Fort de son expertise en catalyse et en études mécanistiques, mais aussi grâce aux connaissances développées dans les
réactions de décarboxylation,[2] le LCMCE pourra mener à bien ce projet. Le laboratoire est en effet équipé pour travailler
sous atmosphère inerte avec des rampes de Schlenk sous argon et azote, ainsi qu’avec quatre boîtes à gants sous
atmosphère d’argon.

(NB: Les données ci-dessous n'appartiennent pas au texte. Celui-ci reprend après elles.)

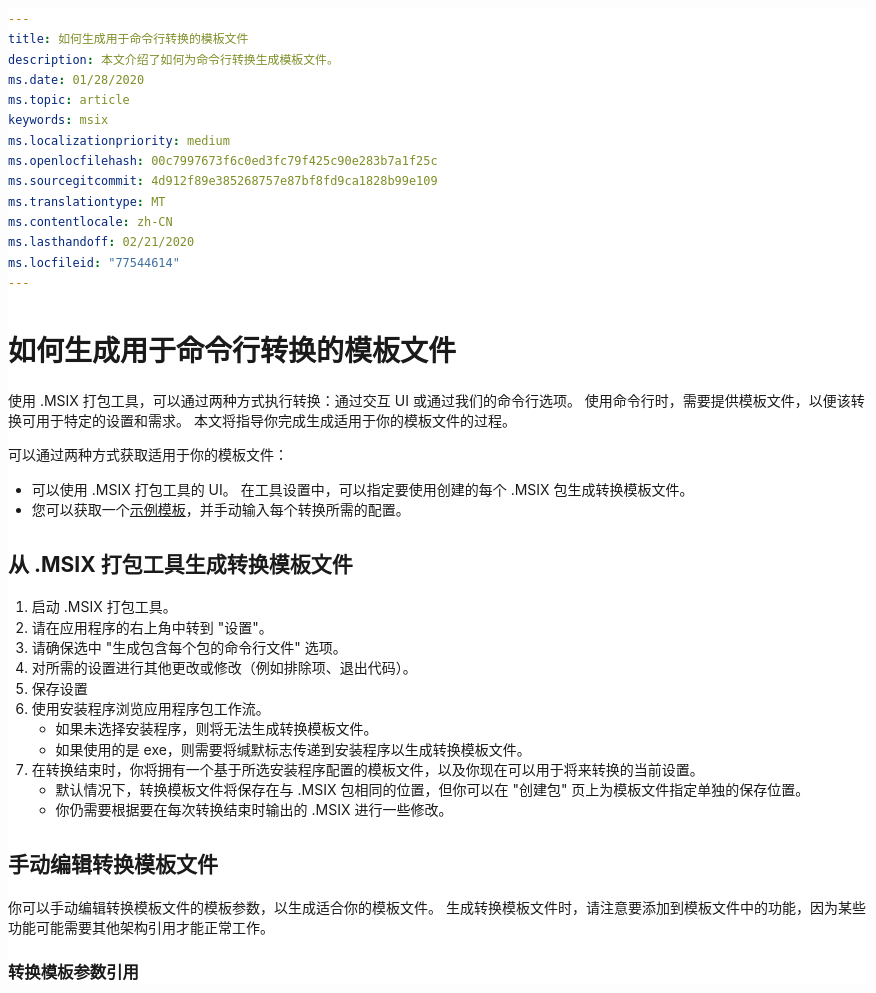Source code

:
 ```yaml
---
title: 如何生成用于命令行转换的模板文件
description: 本文介绍了如何为命令行转换生成模板文件。
ms.date: 01/28/2020
ms.topic: article
keywords: msix
ms.localizationpriority: medium
ms.openlocfilehash: 00c7997673f6c0ed3fc79f425c90e283b7a1f25c
ms.sourcegitcommit: 4d912f89e385268757e87bf8fd9ca1828b99e109
ms.translationtype: MT
ms.contentlocale: zh-CN
ms.lasthandoff: 02/21/2020
ms.locfileid: "77544614"
---
```

# <a name="how-to-generate-a-template-file-for-command-line-conversions"></a>如何生成用于命令行转换的模板文件

使用 .MSIX 打包工具，可以通过两种方式执行转换：通过交互 UI 或通过我们的命令行选项。 使用命令行时，需要提供模板文件，以便该转换可用于特定的设置和需求。 本文将指导你完成生成适用于你的模板文件的过程。

可以通过两种方式获取适用于你的模板文件：

* 可以使用 .MSIX 打包工具的 UI。 在工具设置中，可以指定要使用创建的每个 .MSIX 包生成转换模板文件。
* 您可以获取一个[示例模板](#sample-conversion-template-file)，并手动输入每个转换所需的配置。

## <a name="generate-a-conversion-template-file-from-the-msix-packaging-tool"></a>从 .MSIX 打包工具生成转换模板文件

1. 启动 .MSIX 打包工具。
2. 请在应用程序的右上角中转到 "设置"。
3. 请确保选中 "生成包含每个包的命令行文件" 选项。
4. 对所需的设置进行其他更改或修改（例如排除项、退出代码）。
5. 保存设置
6. 使用安装程序浏览应用程序包工作流。
    - 如果未选择安装程序，则将无法生成转换模板文件。
    - 如果使用的是 exe，则需要将缄默标志传递到安装程序以生成转换模板文件。
7. 在转换结束时，你将拥有一个基于所选安装程序配置的模板文件，以及你现在可以用于将来转换的当前设置。
    - 默认情况下，转换模板文件将保存在与 .MSIX 包相同的位置，但你可以在 "创建包" 页上为模板文件指定单独的保存位置。
    - 你仍需要根据要在每次转换结束时输出的 .MSIX 进行一些修改。

## <a name="manually-edit-the-conversion-template-file"></a>手动编辑转换模板文件

你可以手动编辑转换模板文件的模板参数，以生成适合你的模板文件。 生成转换模板文件时，请注意要添加到模板文件中的功能，因为某些功能可能需要其他架构引用才能正常工作。

### <a name="conversion-template-parameter-reference"></a>转换模板参数引用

La manipulation des gaz est possible soit à pression atmosphérique sur les rampes de Schlenk en
utilisant des bouteilles de gaz, à plus hautes pressions en système Fisher-Porter (pour des pressions jusqu’à 10 bars) ou
en autoclaves permettant d’atteindre des pressions de 180 bars et des températures de 250 °C. Les équipements
d’analyses incluent un appareil RMN 400 MHz multi-noyaux, un spectromètre IR, une GC équipée pour l’analyse des
gaz courants, une GC/MS (CO2, CO…) et une cellule électrochimique utilisable en atmosphère inerte. Les calculs DFT
seront réalisés grâce à une allocation annuelle de 500 000 heures scalaires sur les centres de calculs nationaux IDRIS et
CINES.
Ce projet pourra être mené en collaboration avec une équipe qui développe la fabrication et l’isolement d’acides gras
à partir de microalgues, nous permettant ainsi d’utiliser un intrant directement issu de la biomasse. La comparaison
avec d’autres méthodes comme la photodécarboxylation par des enzymes, développée au sein du CEA,[3] est également
un axe de développement de ce projet.
[1] Abdullah et al., Renewable and Sustainable Energy Reviews 2015, 42, 1223.
[2] Cantat, Audisio et al., J. Am. Chem. Soc. 2019, 141, 780 ; Imberdis, Thèse de doctorat Chimie Paris Saclay, 2019, 2019SACLS306.
[3] Beisson et al., Science 2017, 357, 903.